Natural language processing and text mining
The natural language processing and text mining group is one of the smallest groups in the Department but over the years has consistently achieved high quality research outputs, attracted significant funding and trained outstanding PhD students.
Our researchers
Researchers and PhD students from the National Centre for Text Mining have excelled in community shared tasks and challenges, notably in BioCreAtIvE III, IV and V, in BioNLP 2011 and 2013; obtained two first places in tasks of the 5th CL-SciSumm Shared Task 2019 and 4th place in n2c2 2022 for the medication event extraction.
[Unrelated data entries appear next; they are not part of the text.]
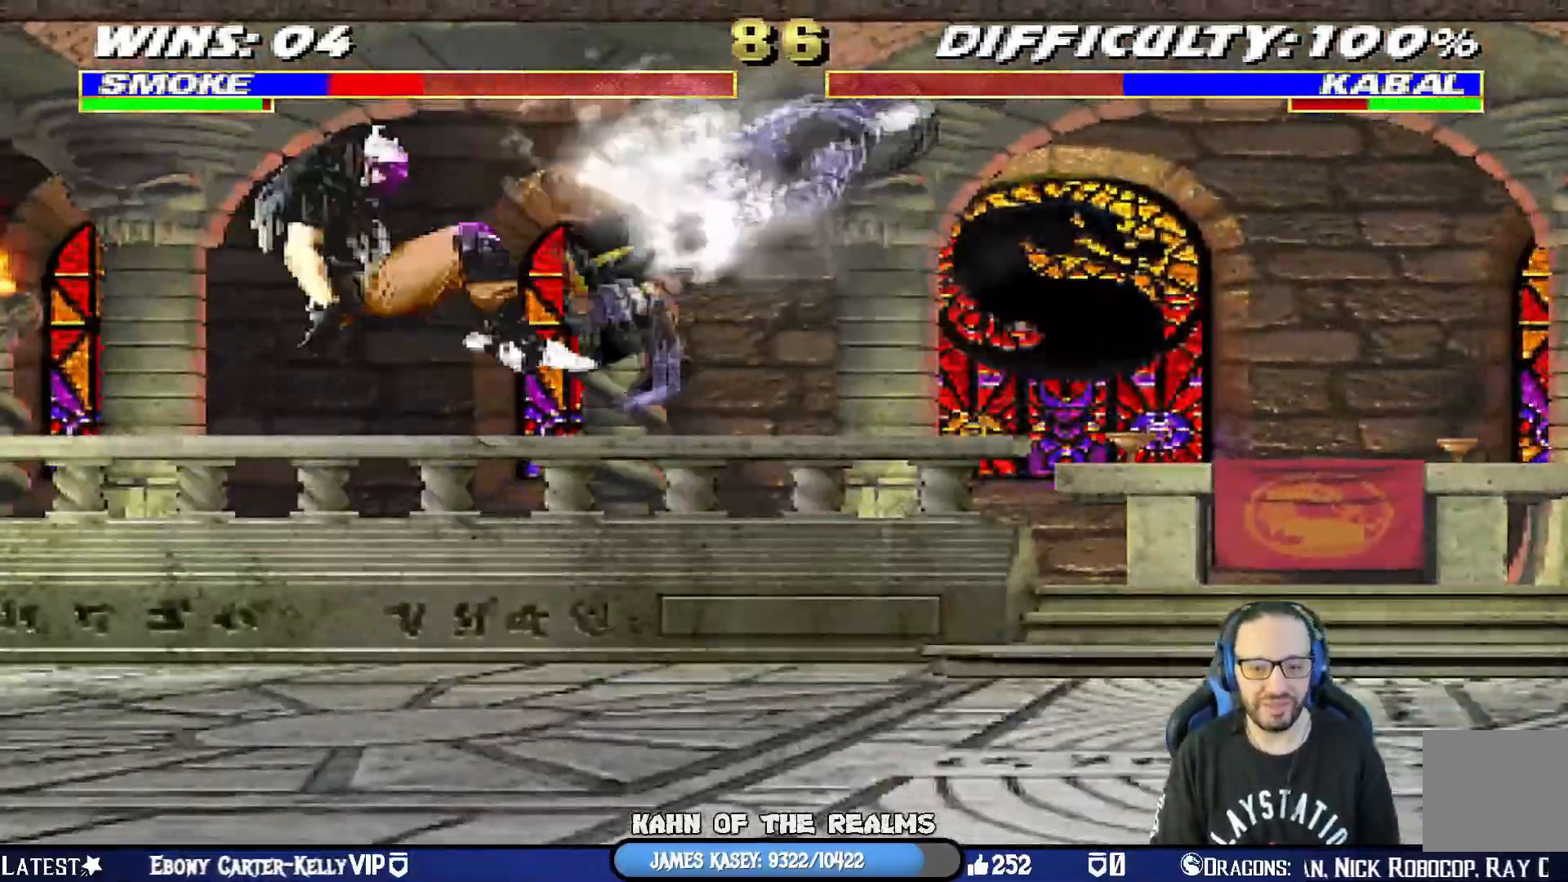
{"buttons": ["L1", "DPAD_DOWN", "DPAD_RIGHT"], "left_stick": "center", "right_stick": "center"}
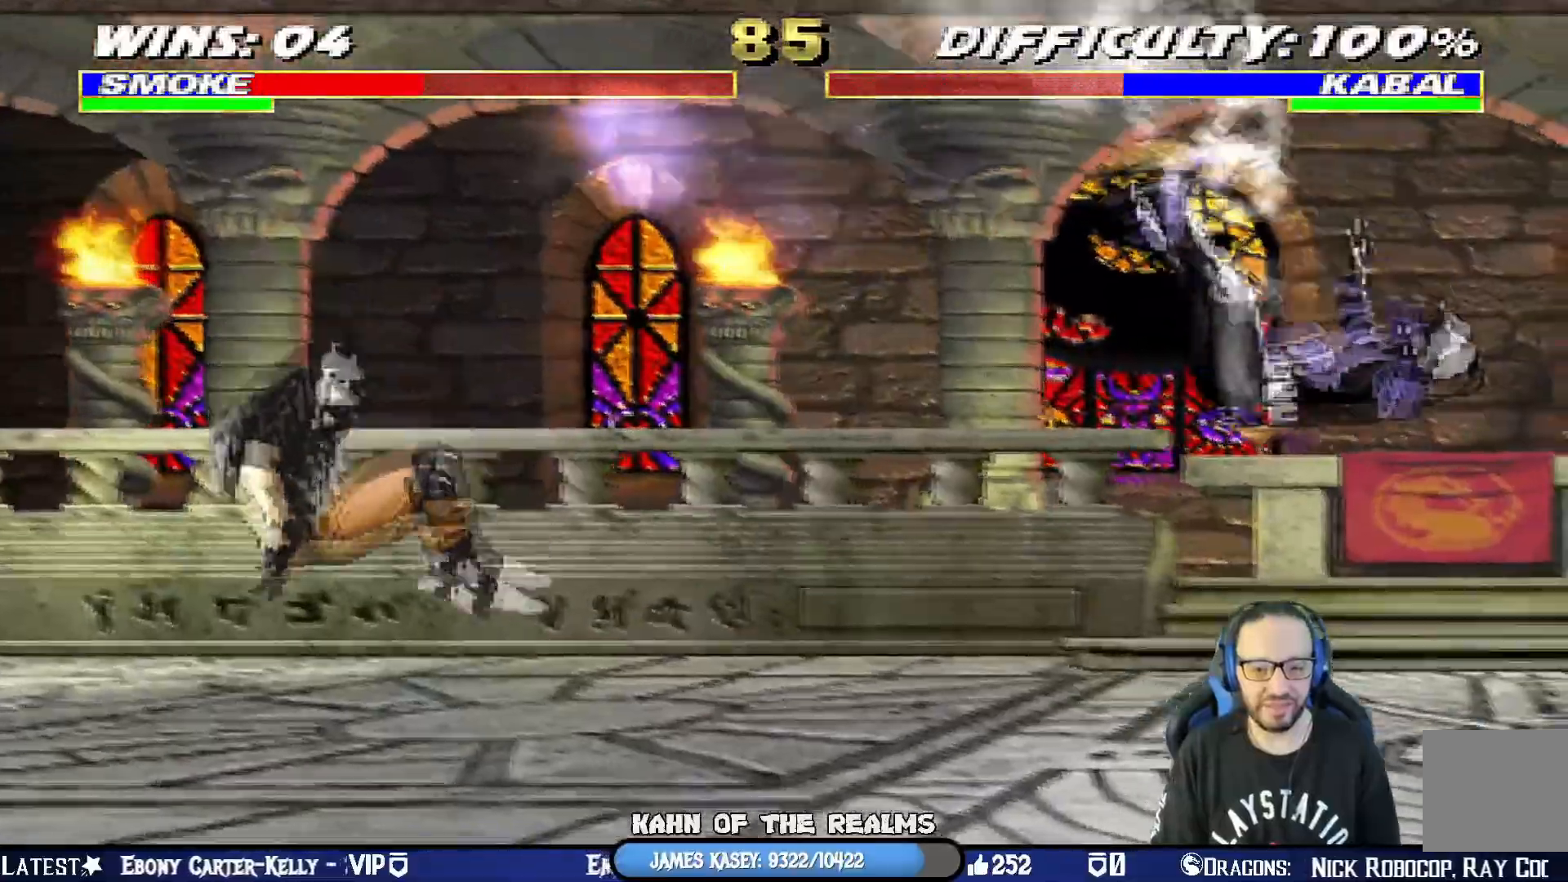
{"buttons": ["L1", "R1", "DPAD_DOWN", "DPAD_RIGHT"], "left_stick": "center", "right_stick": "center", "events": [[67, "R1", "down"]]}
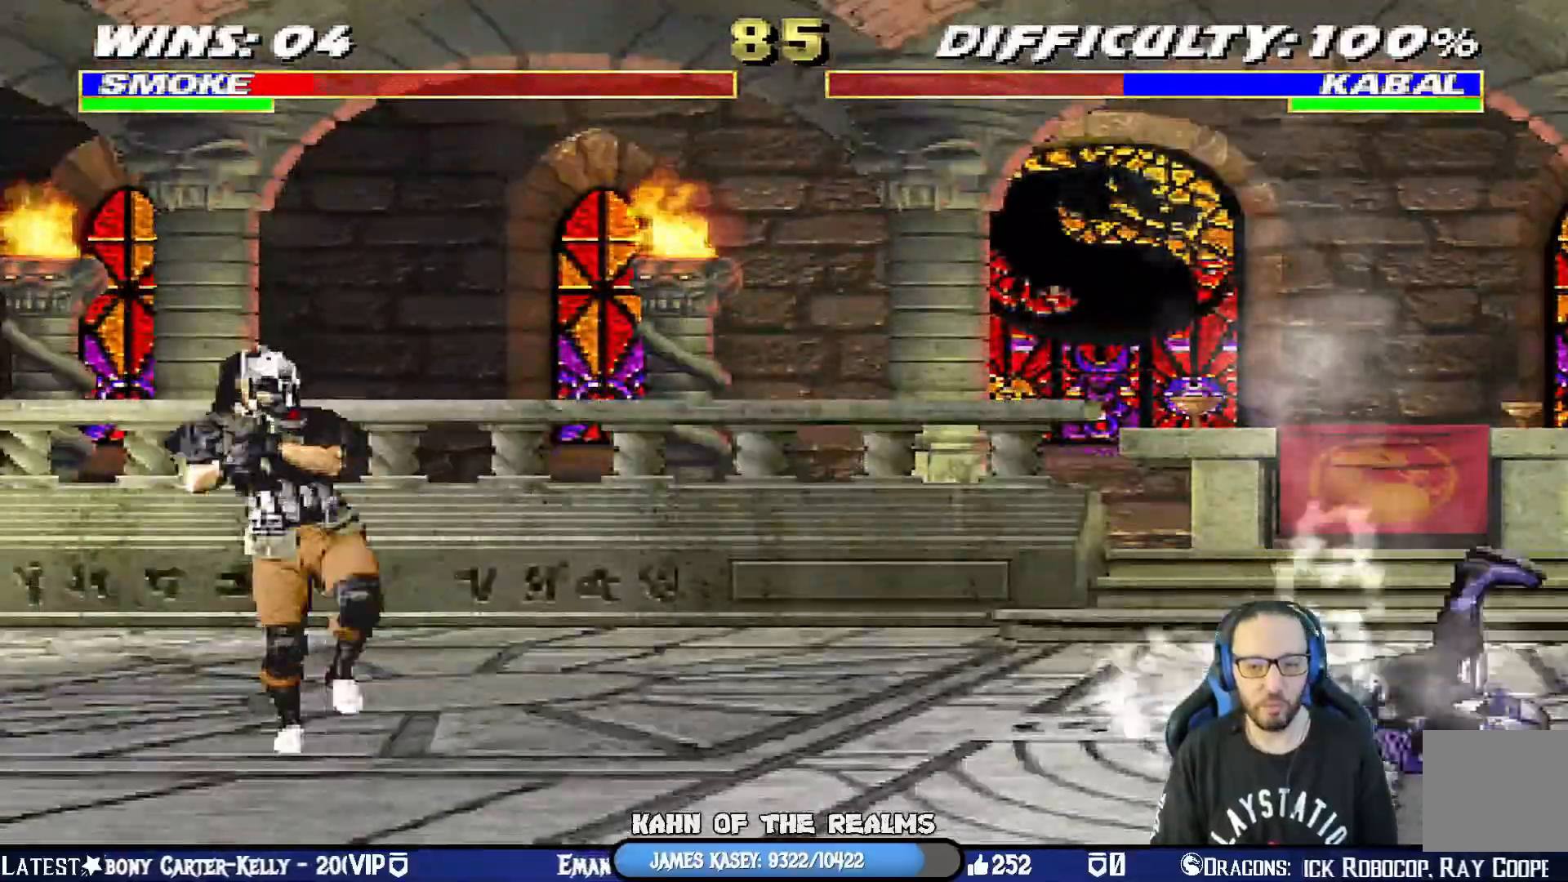
{"buttons": ["L1", "R1", "DPAD_DOWN", "DPAD_RIGHT"], "left_stick": "center", "right_stick": "center", "events": []}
Moreover, participation in DARPA’s $45m Big Cancer Mechanism initiative, saw it produce the top performing system for extracting information to support cancer pathway modelling. NaCTeM’s academic and industrial research projects range over many domains from biology and biomedicine to biodiversity, toxicology, neuroscience, materials, history, social sciences, life insurance, mental health, law, working life exposome, health and safety in the construction industry, with funding coming from BBSRC, EPSRC, MRC, AHRC, Wellcome Trust, NIHR, Innovation UK, NIH, Pacific Life Re, Lloyds Register Foundation, AstraZeneca, DARPA, EC Horizon 2020, JST, the cosmetics and extracts industry and the Alan Turing Institute, among others. The centre is also co-organising with the National Library of Medicine, since 2002, BioNLP, a leading international workshop on biomedical text mining as part of the Association of Computational Linguistics Conference.
Applications arising from such research include Thalia, a semantic search engine over more than 20m biomedical abstracts; Facta+, to find unsuspected associations in the biomedical literature; semantic search of historical medical and public health archives; HSESearch, providing semantically-enhanced search over a collection of workplace accident reports in collaboration with HSE; a term-based and citation network search system for COVID-19 literature. Tools for creating high-quality labelled datasets, Aplenty and Palladin.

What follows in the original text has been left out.